Н. В. Путята. Из записной книжки. «Русский архив», 1899, кн. 2, № 6, стр. 350.

Естественно, как на это и рассчитывал Николай, к радости возвращения поэта из ссылки присоединялось чувство признательности к тому, кто его вернул. Одна из родственниц декабриста князя Трубецкого говорила поэту Д. Веневитинову, что она стала теперь лучше относиться к царю. «Публика не может найти достаточно похвал для этой императорской милости», — сообщал в письме на родину один из ближайших друзей Мицкевича, находившийся вместе с ним в ссылке и живший в Москве в одной квартире, Ф. Малевский. [48] Эти слова полностью подтверждаются многочисленными и единодушными донесениями секретных агентов III отделения, которые, в частности, указывают на подобные же настроения в литературных кругах. «Составление комитета для сочинения нового ценсурного устава» (взамен пресловутого «чугунного», который в 1828 году был действительно несколько смягчен) и «особенное попечение государя об отличном поэте Пушкине совершенно уверили литераторов, что государь любит просвещение» — писал, на основании полученных агентурных сведений, фон Фок.

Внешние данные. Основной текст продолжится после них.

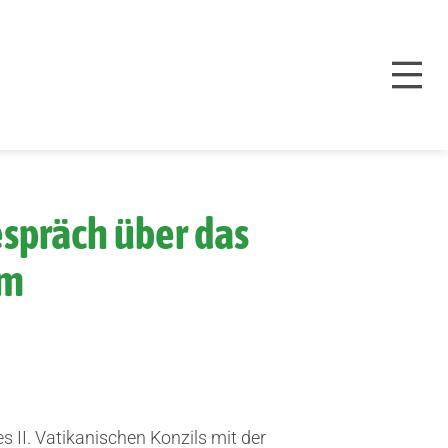
Gespräch über das
am
 II. Vatikanischen Konzils mit der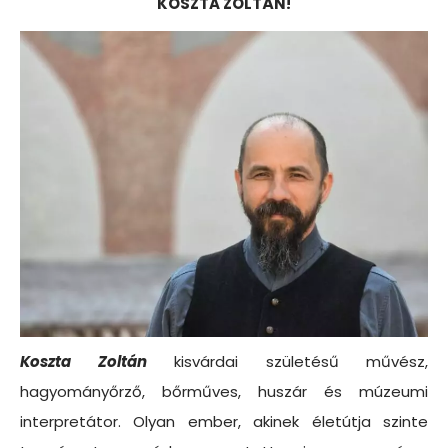
KOSZTA ZOLTÁN!
Koszta Zoltán
kisvárdai születésű művész,
hagyományőrző, bőrműves, huszár és múzeumi
interpretátor. Olyan ember, akinek életútja szinte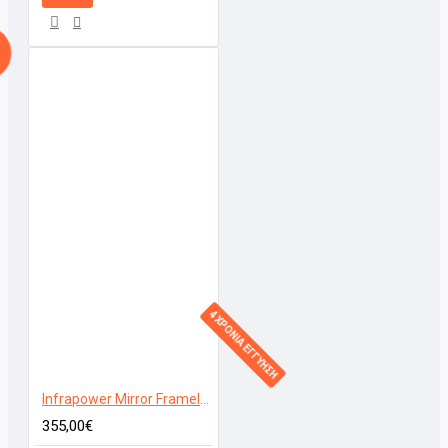
4 ΧΡΟΝΙΑ ΕΓΓΥΗΣΗ
Infrapower Mirror Frameless 600W
355,00€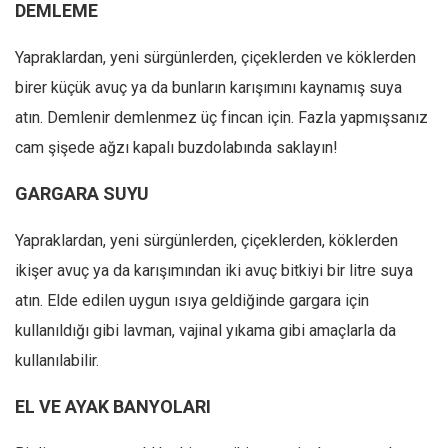
DEMLEME
Yapraklardan, yeni sürgünlerden, çiçeklerden ve köklerden
birer küçük avuç ya da bunların karışımını kaynamış suya
atın. Demlenir demlenmez üç fincan için. Fazla yapmışsanız
cam şişede ağzı kapalı buzdolabında saklayın!
GARGARA SUYU
Yapraklardan, yeni sürgünlerden, çiçeklerden, köklerden
ikişer avuç ya da karışımından iki avuç bitkiyi bir litre suya
atın. Elde edilen uygun ısıya geldiğinde gargara için
kullanıldığı gibi lavman, vajinal yıkama gibi amaçlarla da
kullanılabilir.
EL VE AYAK BANYOLARI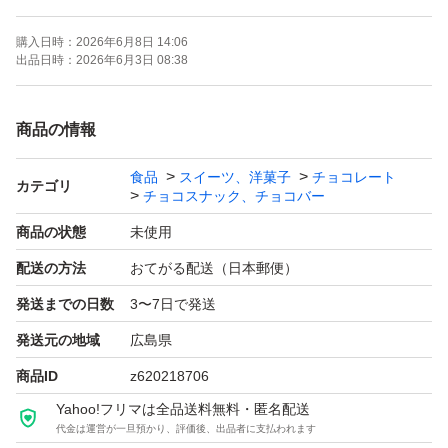
購入日時：
2026年6月8日 14:06
出品日時：
2026年6月3日 08:38
商品の情報
食品
スイーツ、洋菓子
チョコレート
カテゴリ
チョコスナック、チョコバー
商品の状態
未使用
配送の方法
おてがる配送（日本郵便）
発送までの日数
3〜7日で発送
発送元の地域
広島県
商品ID
z620218706
Yahoo!フリマは全品送料無料・匿名配送
代金は運営が一旦預かり、評価後、出品者に支払われます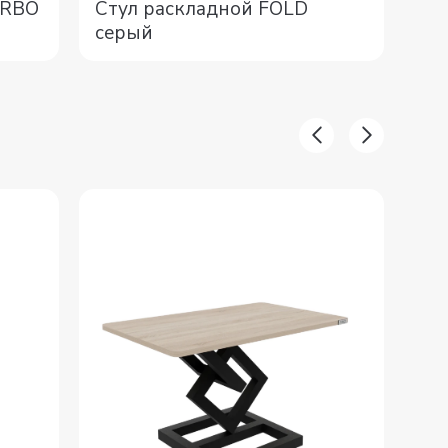
Стул раскладной FOLD
Ст
URBO
серый
чё
-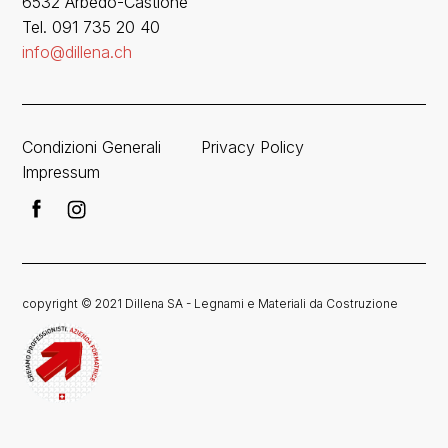
6532 Arbedo-Castione
Tel. 091 735 20 40
info@dillena.ch
Condizioni Generali
Privacy Policy
Impressum
copyright © 2021 Dillena SA - Legnami e Materiali da Costruzione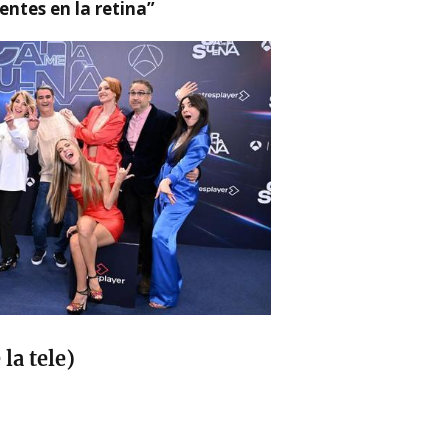
ntes en la retina”
la tele)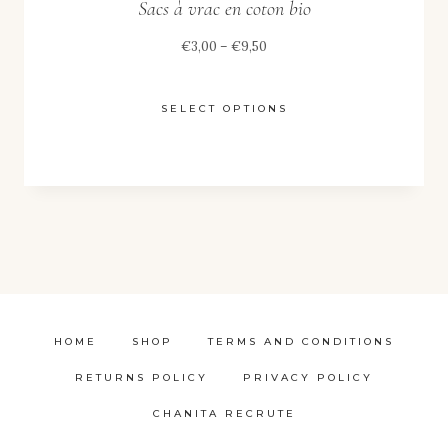
Sacs à vrac en coton bio
Price
€
3,00
–
€
9,50
range:
€3,00
SELECT OPTIONS
through
This
€9,50
product
has
multiple
variants.
The
options
HOME
SHOP
TERMS AND CONDITIONS
may
RETURNS POLICY
PRIVACY POLICY
be
chosen
CHANITA RECRUTE
on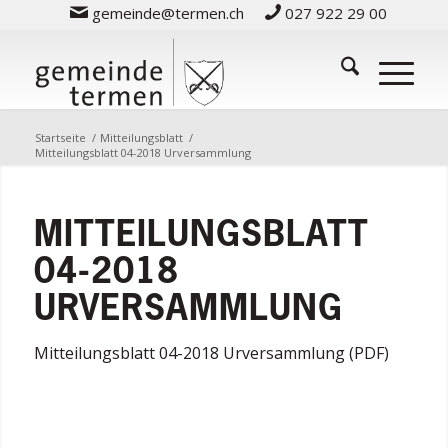
gemeinde@termen.ch
027 922 29 00
Startseite
/
Mitteilungsblatt
/
Mitteilungsblatt 04-2018 Urversammlung
MITTEILUNGSBLATT
04-2018
URVERSAMMLUNG
Mitteilungsblatt 04-2018 Urversammlung (PDF)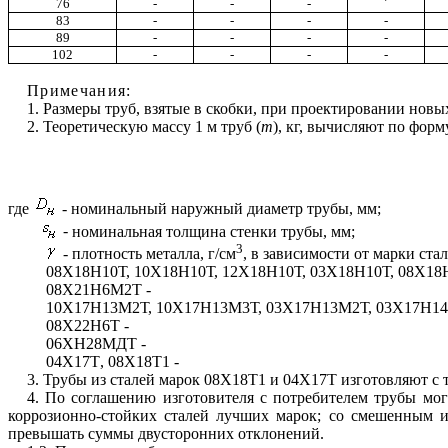
76
-
-
-
´
83
-
-
-
-
89
-
-
-
-
102
-
-
-
-
Примечания
:
1.
Размеры труб, взятые в скобки, при проектировании новы
2.
Теоретическую массу 1
м
труб (
т
)
,
кг, вычисляют по форм
где
-
номинальный наружный диаметр трубы, мм;
-
номинальная толщина стенки трубы, мм;
3
- плотность металла, г/см
,
в зависимости от марки стал
08Х18Н10Т, 10Х18Н10Т, 12Х18Н10Т, 03Х18Н10Т, 08Х
08Х21
Н6М2Т - 7
10Х17Н13М2Т, 10Х17Н13М3Т, 03Х17Н13М2Т, 03Х17Н
08
X
22
H
6
T
-
7,
06ХН28МДТ - 7
04
X
17
T
,
08
X
18
T
1 - 7,
3.
Трубы из сталей марок 08Х18Т1 и 04Х17Т изготовляют с т
4.
По соглашению изготовителя с потребителем трубы могу
коррозионно-стойких сталей лучших марок; со смешенным 
превышать суммы двусторонних отклонений.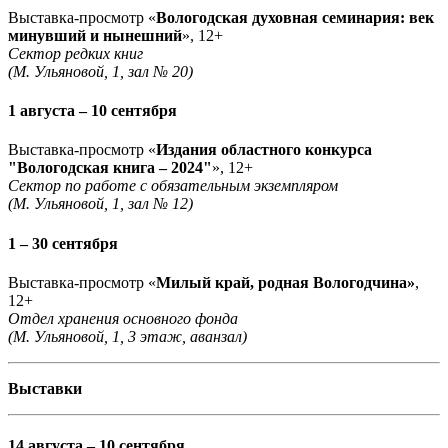
Выставка-просмотр «
Вологодская духовная семинария: век
минувший и нынешний
», 12+
Сектор редких книг
(М. Ульяновой, 1, зал № 20)
1 августа – 10 сентября
Выставка-просмотр «
Издания областного конкурса
"Вологодская книга – 2024"
», 12+
Сектор по работе с обязательным экземпляром
(М. Ульяновой, 1, зал № 12)
1 – 30 сентября
Выставка-просмотр «
Милый край, родная Вологодчина»
,
12+
Отдел хранения основного фонда
(М. Ульяновой, 1, 3 этаж, аванзал)
Выставки
14 августа – 10 сентября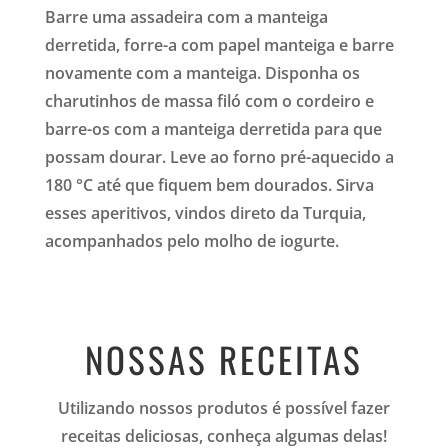
Barre uma assadeira com a manteiga
derretida, forre-a com papel manteiga e barre
novamente com a manteiga. Disponha os
charutinhos de massa filó com o cordeiro e
barre-os com a manteiga derretida para que
possam dourar. Leve ao forno pré-aquecido a
180 °C até que fiquem bem dourados. Sirva
esses aperitivos, vindos direto da Turquia,
acompanhados pelo molho de iogurte.
NOSSAS RECEITAS
Utilizando nossos produtos é possível fazer
receitas deliciosas, conheça algumas delas!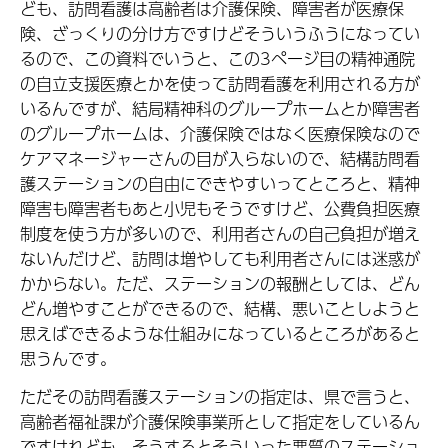
ども、訪問看護は高齢者は介護保険、障害者が医療保
険、ざっくりの分け方ですけどそういうふうになってい
るので、この資料でいうと、この3ページ目の精神通院
の自立支援医療とかを使って訪問看護を利用される方が
いるんですが、結局精神科のグループホームとか障害者
のグループホームは、介護保険ではなく医療保険なので
ケアマネージャーさんの目が入らないので、結構訪問看
護ステーションの自由にできやすいってところと、精神
障害も障害者もあと小児もそうですけど、公費負担医療
制度を使う方が多いので、利用者さんの自己負担が増え
ないんだけど、訪問は増やしても利用者さんには迷惑が
かからない。ただ、ステーションの報酬としては、どん
どん増やすことができるので、結構、悪いことしようと
思えばできるような仕組みになっているところがあると
思うんです。
ただその訪問看護ステーションの指定は、県で言うと、
高齢者福祉課が介護保険事業所として指定をしているん
ですけれども、そうするとそういった悪質のステーショ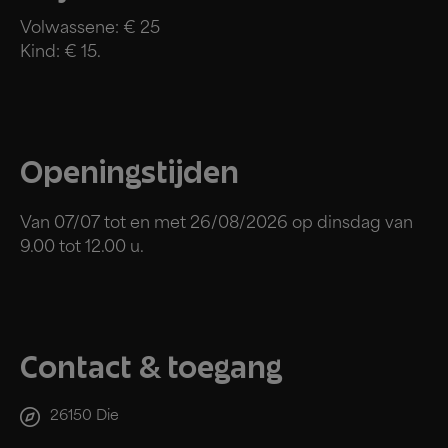
Volwassene: € 25
Kind: € 15.
Openingstijden
Van 07/07 tot en met 26/08/2026 op dinsdag van
9.00 tot 12.00 u.
Contact & toegang
26150 Die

В другой записке, врученной Бенкендорфу в октябре 1827 года, рассказывая об одном петербургском литературном обеде в присутствии Пушкина, «где шампанское и венгерское вино пробудили во всех искренность», тот же Фок подчеркивает: «Шутили много и смеялись и, к удивлению, в это время, когда прежде подшучивали над правительством, ныне хвалили государя откровенно и чистосердечно. Пушкин сказал: „Меня должно прозвать или Николаевым, или Николаевичем, ибо без него я бы не жил. Он дал мне жизнь и, что гораздо более, — свободу: виват!“» Все это так пришлось по душе Бенкендорфу, что он тут же надписал на записке: «Приказать ему явиться ко мне завтра в 3 часа». [49] Однако радость шефа жандармов была явно преждевременной.

48

«Пушкин по документам погодинского архива», «Пушкин и его современники», вып. XIX–XX. Пг., 1914, стр. 74. В. В. Вересаев. Пушкин в жизни, т. 1. М. — Л., «Academia», 1932, стр. 211.

49

Б. Л. Модзалевский. Пушкин под тайным надзором, стр. 69 и 73, см. еще стр. 74–75.

То, что поверивший в добрую волю и намерения Николая поэт гласно выражал признательность и горячую симпатию, которую тот сумел ему внушить во время встречи во дворце, оказалось очень на руку российскому самодержцу. Это хорошо понял несколько позднее Герцен, писавший: «Своею милостью он хотел погубить его в общественном мнении, а знаками своего расположения — покорить его» (VII, 206). Скоро, в особенности после появления пушкинских «Стансов», в отношении к поэту многих из тех, кого он считал себе близкими по убеждениям, наступило резкое охлаждение, которое стало принимать все более широкие размеры. Если не «погубить», то уронить Пушкина в общественном мнении царю удалось. Но то, что он, вкупе с Бенкендорфом, ставил своей главной целью: «покорить» Пушкина, сломать и изменить его «образ мыслей», «направить» должным образом его «блистательное перо», — он безусловно не смог. И в этом вскоре же пришлось наглядно убедиться.